The information provided in the Filings with respect to Item 5 is hereby supplemented as follows:

(a)—(b) On August 10, 2023, Rankin IV distributed 800,000 shares of Class B Common to the Partners, which distribution was made on a pro-rata basis for no additional consideration in accordance with the Rankin IV Partnership Agreement. As a result of the distribution, as of August 10, 2023, Rankin IV no longer holds any shares of the Class B Common.

(e) On August 10, 2023, Rankin IV ceased to be the beneficial owner of more than five percent of the Class B Common.
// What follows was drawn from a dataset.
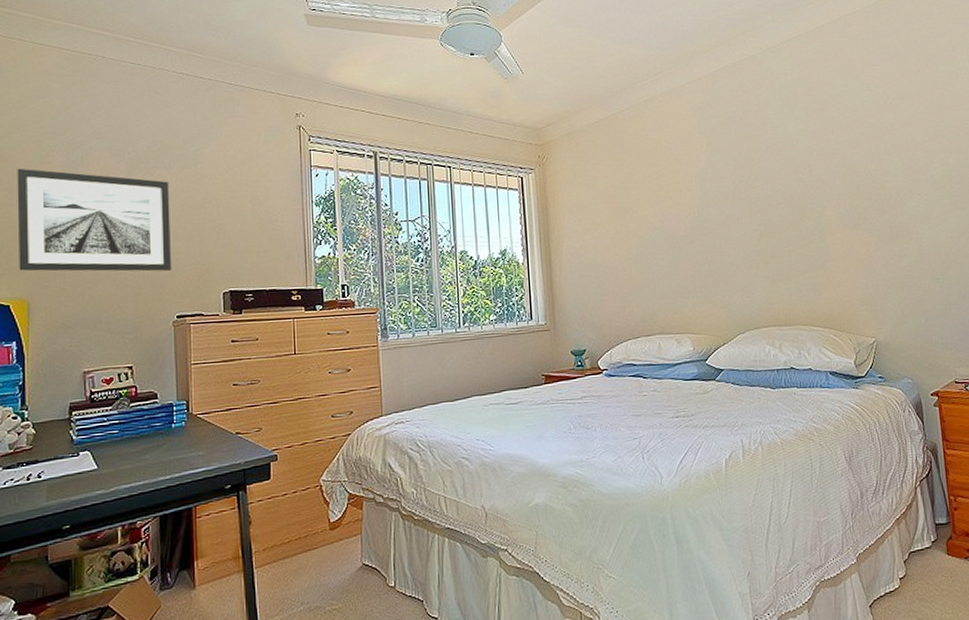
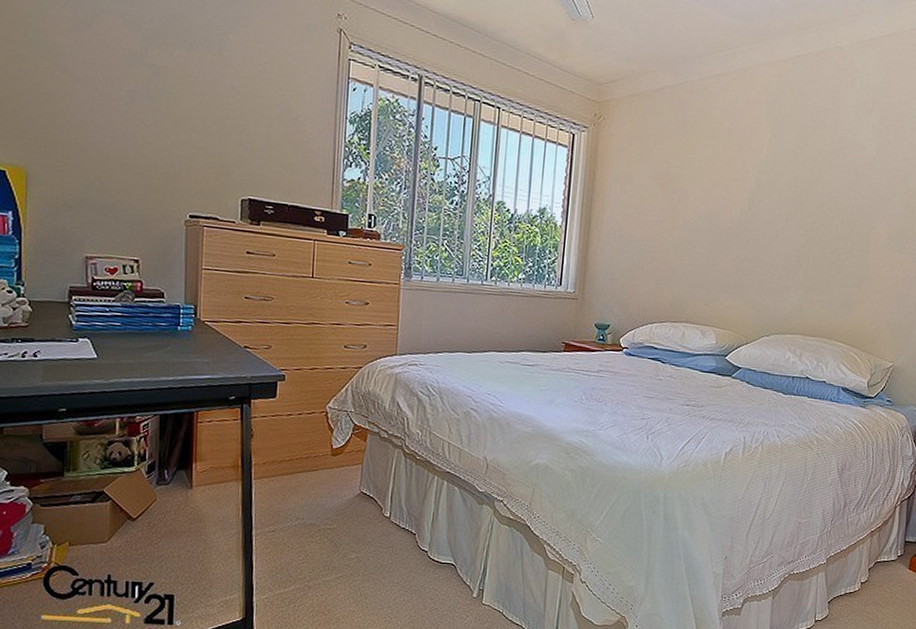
wall art: present [17,168,172,272] -> none [15,16,190,165]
Accordingly, this Amendment No. 4 is the final amendment to the Initial Filing and is an exit filing for the group formed by Rankin IV.

[Signatures begin on the next page.]

[The remainder of this page was intentionally left blank.]

 

3


SIGNATURES

After reasonable inquiry and to the best of our knowledge and belief, we certify that the information set forth in this statement is true, complete and correct.

Date: August 14, 2023

 

Name: Rankin Associates IV, L.P.
By: Main Trust of Alfred M. Rankin, Jr. created under the Agreement, dated as of September 28, 2000, as supplemented, amended and restated, between Alfred M. Rankin, Jr., as trustee, and Alfred M. Rankin, Jr., creating a trust for the benefit of Alfred M. Rankin, Jr. (successor in interest to the Trust created by the Agreement, dated August 30, 1967, as supplemented, amended and restated, between National City Bank, as trustee, and Alfred M. Rankin, Jr., creating a trust for the benefit of Alfred M. Rankin, Jr.), as one of its General Partners
By:  

/s/ Alfred M. Rankin, Jr.

  Alfred M. Rankin, Jr., as Trustee
REPORTING PERSONS
By:  

/s/ Alfred M. Rankin, Jr.

  Alfred M. Rankin, Jr., on behalf of himself, and as:
  Attorney-in-Fact for Thomas T. Rankin*
  Attorney-in-Fact for Claiborne R. Rankin*
  Attorney-in-Fact for Roger F. Rankin*
  Attorney-in-Fact for Helen R. Butler*
  Attorney-in-Fact for Clara Rankin Williams*
  Attorney-in-Fact for 2012 Alison A. Rankin Trust*
  Attorney-in-Fact for 2012 Chloe O. Rankin Trust*
  Attorney-in-Fact for 2012 Corbin K. Rankin Trust*
  Attorney-in-Fact for BTR 2020 GST Trust for Helen R. Butler*
  Attorney-in-Fact for BTR 2020 GST Trust for Clara R. Williams*
  Attorney-in-Fact for BTR 2020 GST Trust for Matthew M. Rankin*
  Attorney-in-Fact for BTR 2020 GST Trust for James T. Rankin*
  Attorney-in-Fact for BTR 2020 GST Trust for Thomas P. K. Rankin*
  Attorney-in-Fact for BTR 2020 GST Trust for Chloe R. Seelbach*
  Attorney-in-Fact for BTR 2020 GST Trust for Claiborne R. Rankin, Jr.*
  Attorney-in-Fact for BTR 2020 GST Trust for Julia R. Kuipers*

 

4


  Attorney-in-Fact for BTR 2020 GST Trust for Anne F. Rankin*
  Attorney-in-Fact for BTR 2020 GST Trust for Elisabeth M. Rankin*

 

*

The power of attorney authorizing the above named individual to act on behalf of each of the foregoing Reporting Persons is included in Exhibit 17.